(Items stored from a collection)
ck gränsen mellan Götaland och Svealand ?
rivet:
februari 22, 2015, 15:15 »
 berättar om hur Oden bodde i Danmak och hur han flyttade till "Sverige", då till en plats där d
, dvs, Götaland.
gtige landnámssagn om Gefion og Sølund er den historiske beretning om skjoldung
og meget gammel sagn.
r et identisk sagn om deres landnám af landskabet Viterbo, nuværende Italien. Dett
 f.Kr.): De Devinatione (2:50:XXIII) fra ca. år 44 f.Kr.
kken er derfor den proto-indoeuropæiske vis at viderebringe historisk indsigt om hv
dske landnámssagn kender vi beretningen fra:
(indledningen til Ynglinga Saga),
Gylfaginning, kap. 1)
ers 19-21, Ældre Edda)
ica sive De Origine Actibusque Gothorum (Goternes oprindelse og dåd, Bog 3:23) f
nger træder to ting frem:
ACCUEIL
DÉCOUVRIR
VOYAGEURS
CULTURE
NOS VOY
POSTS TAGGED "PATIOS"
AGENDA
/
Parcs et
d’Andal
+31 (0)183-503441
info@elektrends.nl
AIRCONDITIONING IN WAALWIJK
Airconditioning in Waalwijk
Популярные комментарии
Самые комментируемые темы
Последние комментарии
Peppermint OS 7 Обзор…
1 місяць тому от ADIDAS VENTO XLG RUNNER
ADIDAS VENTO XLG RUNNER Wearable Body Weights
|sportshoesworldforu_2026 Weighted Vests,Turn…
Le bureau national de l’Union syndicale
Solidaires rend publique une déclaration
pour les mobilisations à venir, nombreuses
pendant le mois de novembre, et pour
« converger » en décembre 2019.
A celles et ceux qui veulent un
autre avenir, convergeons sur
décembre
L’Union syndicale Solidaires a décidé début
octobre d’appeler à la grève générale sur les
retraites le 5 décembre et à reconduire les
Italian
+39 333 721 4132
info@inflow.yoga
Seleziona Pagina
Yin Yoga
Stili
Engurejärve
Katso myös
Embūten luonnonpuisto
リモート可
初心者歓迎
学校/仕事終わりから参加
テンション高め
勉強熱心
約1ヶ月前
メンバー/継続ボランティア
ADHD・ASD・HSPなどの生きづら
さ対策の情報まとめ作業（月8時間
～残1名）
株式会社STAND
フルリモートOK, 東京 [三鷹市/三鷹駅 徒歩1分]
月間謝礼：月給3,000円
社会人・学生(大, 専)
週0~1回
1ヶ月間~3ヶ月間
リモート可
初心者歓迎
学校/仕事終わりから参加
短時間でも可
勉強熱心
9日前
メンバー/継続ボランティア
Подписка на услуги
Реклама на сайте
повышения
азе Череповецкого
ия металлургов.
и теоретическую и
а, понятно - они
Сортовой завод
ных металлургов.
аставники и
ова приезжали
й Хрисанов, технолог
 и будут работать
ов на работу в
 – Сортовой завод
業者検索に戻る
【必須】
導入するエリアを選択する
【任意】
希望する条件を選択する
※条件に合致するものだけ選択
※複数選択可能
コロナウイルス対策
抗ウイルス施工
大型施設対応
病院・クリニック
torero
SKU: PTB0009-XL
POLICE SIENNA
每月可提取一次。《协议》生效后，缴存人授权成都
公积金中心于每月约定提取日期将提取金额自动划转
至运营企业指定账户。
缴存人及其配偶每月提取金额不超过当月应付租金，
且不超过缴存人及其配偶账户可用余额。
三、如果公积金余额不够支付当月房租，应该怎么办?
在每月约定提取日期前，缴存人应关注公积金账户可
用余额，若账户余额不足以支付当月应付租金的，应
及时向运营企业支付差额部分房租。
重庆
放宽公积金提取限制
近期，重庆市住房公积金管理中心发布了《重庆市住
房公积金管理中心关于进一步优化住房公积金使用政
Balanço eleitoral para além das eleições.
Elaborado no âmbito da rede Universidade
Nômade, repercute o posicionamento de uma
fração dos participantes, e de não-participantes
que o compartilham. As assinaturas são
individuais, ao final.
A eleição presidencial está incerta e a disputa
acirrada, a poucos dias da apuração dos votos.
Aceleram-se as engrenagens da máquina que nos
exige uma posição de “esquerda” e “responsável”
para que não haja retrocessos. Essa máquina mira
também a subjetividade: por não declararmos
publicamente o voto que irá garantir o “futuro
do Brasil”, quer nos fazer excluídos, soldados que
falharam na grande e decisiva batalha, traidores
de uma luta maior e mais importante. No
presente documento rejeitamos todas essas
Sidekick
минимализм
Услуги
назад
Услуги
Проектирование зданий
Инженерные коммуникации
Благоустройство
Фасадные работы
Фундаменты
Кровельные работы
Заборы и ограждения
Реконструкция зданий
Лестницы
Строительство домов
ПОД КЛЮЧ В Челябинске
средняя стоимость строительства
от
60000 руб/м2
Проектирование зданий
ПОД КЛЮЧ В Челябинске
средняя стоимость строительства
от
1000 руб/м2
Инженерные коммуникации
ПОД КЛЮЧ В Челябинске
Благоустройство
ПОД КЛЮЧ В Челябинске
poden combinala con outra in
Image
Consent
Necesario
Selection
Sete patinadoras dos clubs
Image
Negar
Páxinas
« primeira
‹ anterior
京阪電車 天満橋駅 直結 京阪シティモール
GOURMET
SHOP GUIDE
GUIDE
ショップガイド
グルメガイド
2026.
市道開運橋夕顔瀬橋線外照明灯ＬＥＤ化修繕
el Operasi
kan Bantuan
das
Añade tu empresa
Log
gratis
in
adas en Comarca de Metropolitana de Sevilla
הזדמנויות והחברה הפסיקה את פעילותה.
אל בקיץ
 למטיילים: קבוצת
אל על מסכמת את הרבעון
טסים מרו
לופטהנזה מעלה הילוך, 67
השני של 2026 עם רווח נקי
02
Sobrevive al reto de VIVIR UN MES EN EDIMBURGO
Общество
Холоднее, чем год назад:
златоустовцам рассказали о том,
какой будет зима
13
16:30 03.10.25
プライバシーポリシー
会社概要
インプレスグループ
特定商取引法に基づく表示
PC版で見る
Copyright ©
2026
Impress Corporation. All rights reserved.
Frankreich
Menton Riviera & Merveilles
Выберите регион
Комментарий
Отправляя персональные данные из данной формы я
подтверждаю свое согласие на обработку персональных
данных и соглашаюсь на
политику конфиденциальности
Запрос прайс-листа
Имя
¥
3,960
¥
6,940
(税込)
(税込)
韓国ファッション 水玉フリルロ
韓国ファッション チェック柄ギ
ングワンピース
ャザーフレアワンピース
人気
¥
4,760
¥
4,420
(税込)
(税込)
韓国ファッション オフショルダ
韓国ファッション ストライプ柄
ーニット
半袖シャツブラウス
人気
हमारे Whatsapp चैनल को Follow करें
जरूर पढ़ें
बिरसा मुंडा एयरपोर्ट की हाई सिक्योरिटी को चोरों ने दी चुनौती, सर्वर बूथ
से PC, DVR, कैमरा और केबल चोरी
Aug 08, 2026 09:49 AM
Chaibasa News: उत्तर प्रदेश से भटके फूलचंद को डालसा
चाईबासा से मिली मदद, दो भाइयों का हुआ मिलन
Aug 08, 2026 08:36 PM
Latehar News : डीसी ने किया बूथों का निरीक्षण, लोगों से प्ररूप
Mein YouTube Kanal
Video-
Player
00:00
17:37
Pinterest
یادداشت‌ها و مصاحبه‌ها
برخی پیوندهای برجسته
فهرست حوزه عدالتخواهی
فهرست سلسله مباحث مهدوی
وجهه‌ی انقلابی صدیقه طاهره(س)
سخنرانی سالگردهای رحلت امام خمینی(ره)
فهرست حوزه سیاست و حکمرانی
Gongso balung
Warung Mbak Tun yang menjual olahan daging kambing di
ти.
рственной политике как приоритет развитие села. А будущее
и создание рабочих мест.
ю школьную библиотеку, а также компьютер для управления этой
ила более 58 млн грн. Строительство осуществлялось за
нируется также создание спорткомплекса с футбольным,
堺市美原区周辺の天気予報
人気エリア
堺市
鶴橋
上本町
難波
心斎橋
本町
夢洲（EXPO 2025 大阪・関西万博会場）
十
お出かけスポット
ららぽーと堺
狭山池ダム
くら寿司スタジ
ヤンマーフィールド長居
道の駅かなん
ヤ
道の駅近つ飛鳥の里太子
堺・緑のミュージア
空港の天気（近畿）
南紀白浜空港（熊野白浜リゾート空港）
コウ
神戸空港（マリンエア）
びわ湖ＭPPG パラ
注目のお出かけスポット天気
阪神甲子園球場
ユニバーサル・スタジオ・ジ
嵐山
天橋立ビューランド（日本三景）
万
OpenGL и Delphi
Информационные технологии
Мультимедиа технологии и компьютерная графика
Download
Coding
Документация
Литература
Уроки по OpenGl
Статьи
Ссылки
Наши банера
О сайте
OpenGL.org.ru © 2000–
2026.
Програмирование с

EXERCISE AIM » Lay out the text lines of the records as a Markdown table with the columns Row and Line. Begin at the start of the records, stop after the line that has "og meget gammel sagn.", number the rows in order, and leave out any blank lines.

RESULT FOR THIS TASK »
| Row | Line |
|---|---|
| 1 | ck gränsen mellan Götaland och Svealand ? |
| 2 | rivet: |
| 3 | februari 22, 2015, 15:15 » |
| 4 |  berättar om hur Oden bodde i Danmak och hur han flyttade till "Sverige", då till en plats där d |
| 5 | , dvs, Götaland. |
| 6 | gtige landnámssagn om Gefion og Sølund er den historiske beretning om skjoldung |
| 7 | og meget gammel sagn. |